● Request:
Every line from the line containing "TeenLearnCode – Learn to code for teens" through the end of the data is to be reproduced exactly, excluding pictures.

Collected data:
++++++++

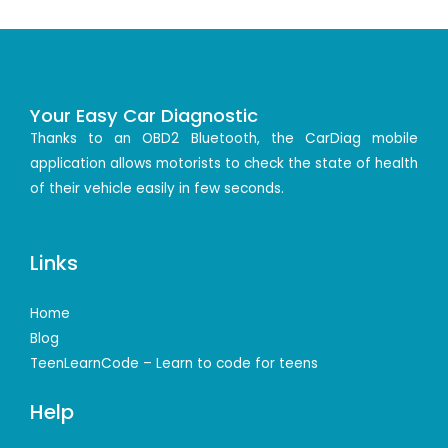
Your Easy Car Diagnostic
Thanks to an OBD2 Bluetooth, the CarDiag mobile
application allows motorists to check the state of health
of their vehicle easily in few seconds.
Links
Home
Blog
TeenLearnCode – Learn to code for teens
Help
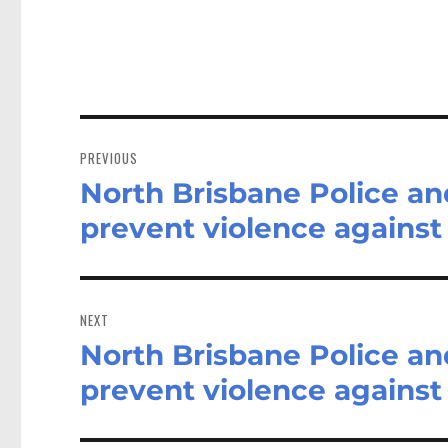
Post
navigation
PREVIOUS
North Brisbane Police a
Previous
post:
prevent violence again
NEXT
North Brisbane Police a
Next
post:
prevent violence again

++++++++

● Written solution:
TeenLearnCode – Learn to code for teens
Help
Post
navigation
PREVIOUS
North Brisbane Police a
Previous
post:
prevent violence again
NEXT
North Brisbane Police a
Next
post:
prevent violence again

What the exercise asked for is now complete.